[Data listing]
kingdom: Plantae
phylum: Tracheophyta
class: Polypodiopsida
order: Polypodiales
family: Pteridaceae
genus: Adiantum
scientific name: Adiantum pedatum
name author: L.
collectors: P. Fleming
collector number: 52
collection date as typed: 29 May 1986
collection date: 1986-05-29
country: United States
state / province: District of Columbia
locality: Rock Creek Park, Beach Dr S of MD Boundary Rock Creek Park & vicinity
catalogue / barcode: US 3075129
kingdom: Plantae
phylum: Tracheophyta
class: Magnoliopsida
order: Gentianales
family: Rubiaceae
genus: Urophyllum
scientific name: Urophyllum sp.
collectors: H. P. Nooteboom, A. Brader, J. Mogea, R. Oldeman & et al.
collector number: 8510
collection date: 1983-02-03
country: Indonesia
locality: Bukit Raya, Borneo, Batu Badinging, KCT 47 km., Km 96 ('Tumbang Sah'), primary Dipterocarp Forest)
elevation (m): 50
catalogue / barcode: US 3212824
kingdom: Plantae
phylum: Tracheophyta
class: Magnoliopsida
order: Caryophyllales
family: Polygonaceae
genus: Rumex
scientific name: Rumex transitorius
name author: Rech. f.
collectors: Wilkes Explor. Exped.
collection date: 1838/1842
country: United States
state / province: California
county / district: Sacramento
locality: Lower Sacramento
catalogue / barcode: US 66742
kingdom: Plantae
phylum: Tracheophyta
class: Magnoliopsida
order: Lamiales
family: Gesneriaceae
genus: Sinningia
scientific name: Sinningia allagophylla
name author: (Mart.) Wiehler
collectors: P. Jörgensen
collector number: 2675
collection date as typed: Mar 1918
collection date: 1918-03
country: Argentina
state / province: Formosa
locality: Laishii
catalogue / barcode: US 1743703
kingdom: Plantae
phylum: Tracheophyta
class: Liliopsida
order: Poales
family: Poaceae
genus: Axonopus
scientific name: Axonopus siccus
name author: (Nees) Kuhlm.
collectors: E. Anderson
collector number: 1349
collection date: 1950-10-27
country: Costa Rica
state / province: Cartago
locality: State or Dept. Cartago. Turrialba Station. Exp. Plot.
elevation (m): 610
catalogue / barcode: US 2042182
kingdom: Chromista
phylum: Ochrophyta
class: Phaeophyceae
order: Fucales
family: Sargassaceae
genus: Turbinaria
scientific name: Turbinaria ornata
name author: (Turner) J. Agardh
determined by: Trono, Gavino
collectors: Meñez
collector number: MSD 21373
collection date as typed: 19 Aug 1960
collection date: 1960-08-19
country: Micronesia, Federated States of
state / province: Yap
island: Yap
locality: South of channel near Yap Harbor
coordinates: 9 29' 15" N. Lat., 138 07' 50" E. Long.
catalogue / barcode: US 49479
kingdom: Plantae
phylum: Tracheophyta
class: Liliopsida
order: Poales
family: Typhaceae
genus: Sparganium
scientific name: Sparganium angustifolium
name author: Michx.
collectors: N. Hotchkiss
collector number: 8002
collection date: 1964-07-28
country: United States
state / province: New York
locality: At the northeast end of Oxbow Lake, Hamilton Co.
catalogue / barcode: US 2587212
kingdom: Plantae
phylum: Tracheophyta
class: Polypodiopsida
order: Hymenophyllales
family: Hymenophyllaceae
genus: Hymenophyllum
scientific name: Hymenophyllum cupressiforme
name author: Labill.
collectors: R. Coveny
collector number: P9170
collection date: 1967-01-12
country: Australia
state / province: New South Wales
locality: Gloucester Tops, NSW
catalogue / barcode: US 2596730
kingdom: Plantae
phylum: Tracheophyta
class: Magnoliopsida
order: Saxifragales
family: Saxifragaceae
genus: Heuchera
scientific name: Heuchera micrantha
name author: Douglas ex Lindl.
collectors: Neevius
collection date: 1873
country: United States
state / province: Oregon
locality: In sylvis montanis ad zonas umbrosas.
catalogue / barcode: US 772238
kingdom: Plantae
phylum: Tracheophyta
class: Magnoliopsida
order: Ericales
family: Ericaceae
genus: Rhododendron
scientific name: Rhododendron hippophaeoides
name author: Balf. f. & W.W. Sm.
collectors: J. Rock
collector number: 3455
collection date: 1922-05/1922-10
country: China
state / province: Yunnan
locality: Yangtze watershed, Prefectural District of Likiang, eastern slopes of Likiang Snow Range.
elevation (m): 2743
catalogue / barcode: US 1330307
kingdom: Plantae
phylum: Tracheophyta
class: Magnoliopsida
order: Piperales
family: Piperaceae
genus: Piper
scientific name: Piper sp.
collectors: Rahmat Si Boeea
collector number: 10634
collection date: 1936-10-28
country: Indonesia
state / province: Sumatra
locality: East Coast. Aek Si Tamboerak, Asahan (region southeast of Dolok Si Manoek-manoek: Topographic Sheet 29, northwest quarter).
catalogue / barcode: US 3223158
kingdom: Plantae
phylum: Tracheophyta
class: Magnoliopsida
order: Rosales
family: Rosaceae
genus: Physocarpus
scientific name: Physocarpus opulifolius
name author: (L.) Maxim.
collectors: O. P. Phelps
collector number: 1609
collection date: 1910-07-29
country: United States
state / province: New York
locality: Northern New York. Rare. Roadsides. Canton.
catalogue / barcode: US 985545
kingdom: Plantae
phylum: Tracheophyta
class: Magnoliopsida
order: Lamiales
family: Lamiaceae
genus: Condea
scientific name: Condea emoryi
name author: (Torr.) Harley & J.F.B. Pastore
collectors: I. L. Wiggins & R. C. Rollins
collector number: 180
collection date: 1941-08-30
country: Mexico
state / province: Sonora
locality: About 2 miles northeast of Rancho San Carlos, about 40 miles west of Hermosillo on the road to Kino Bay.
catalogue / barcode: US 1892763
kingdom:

WRITTEN PROBLEM:
Convert the rows from the beginning through the line containing "elevation (m): 610", inclusive, into a JSON list of strings with one string per line. Leave out any blank lines.

SOLUTION FOR THIS TASK:
[
  "kingdom: Plantae",
  "phylum: Tracheophyta",
  "class: Polypodiopsida",
  "order: Polypodiales",
  "family: Pteridaceae",
  "genus: Adiantum",
  "scientific name: Adiantum pedatum",
  "name author: L.",
  "collectors: P. Fleming",
  "collector number: 52",
  "collection date as typed: 29 May 1986",
  "collection date: 1986-05-29",
  "country: United States",
  "state / province: District of Columbia",
  "locality: Rock Creek Park, Beach Dr S of MD Boundary Rock Creek Park & vicinity",
  "catalogue / barcode: US 3075129",
  "kingdom: Plantae",
  "phylum: Tracheophyta",
  "class: Magnoliopsida",
  "order: Gentianales",
  "family: Rubiaceae",
  "genus: Urophyllum",
  "scientific name: Urophyllum sp.",
  "collectors: H. P. Nooteboom, A. Brader, J. Mogea, R. Oldeman & et al.",
  "collector number: 8510",
  "collection date: 1983-02-03",
  "country: Indonesia",
  "locality: Bukit Raya, Borneo, Batu Badinging, KCT 47 km., Km 96 ('Tumbang Sah'), primary Dipterocarp Forest)",
  "elevation (m): 50",
  "catalogue / barcode: US 3212824",
  "kingdom: Plantae",
  "phylum: Tracheophyta",
  "class: Magnoliopsida",
  "order: Caryophyllales",
  "family: Polygonaceae",
  "genus: Rumex",
  "scientific name: Rumex transitorius",
  "name author: Rech. f.",
  "collectors: Wilkes Explor. Exped.",
  "collection date: 1838/1842",
  "country: United States",
  "state / province: California",
  "county / district: Sacramento",
  "locality: Lower Sacramento",
  "catalogue / barcode: US 66742",
  "kingdom: Plantae",
  "phylum: Tracheophyta",
  "class: Magnoliopsida",
  "order: Lamiales",
  "family: Gesneriaceae",
  "genus: Sinningia",
  "scientific name: Sinningia allagophylla",
  "name author: (Mart.) Wiehler",
  "collectors: P. Jörgensen",
  "collector number: 2675",
  "collection date as typed: Mar 1918",
  "collection date: 1918-03",
  "country: Argentina",
  "state / province: Formosa",
  "locality: Laishii",
  "catalogue / barcode: US 1743703",
  "kingdom: Plantae",
  "phylum: Tracheophyta",
  "class: Liliopsida",
  "order: Poales",
  "family: Poaceae",
  "genus: Axonopus",
  "scientific name: Axonopus siccus",
  "name author: (Nees) Kuhlm.",
  "collectors: E. Anderson",
  "collector number: 1349",
  "collection date: 1950-10-27",
  "country: Costa Rica",
  "state / province: Cartago",
  "locality: State or Dept. Cartago. Turrialba Station. Exp. Plot.",
  "elevation (m): 610"
]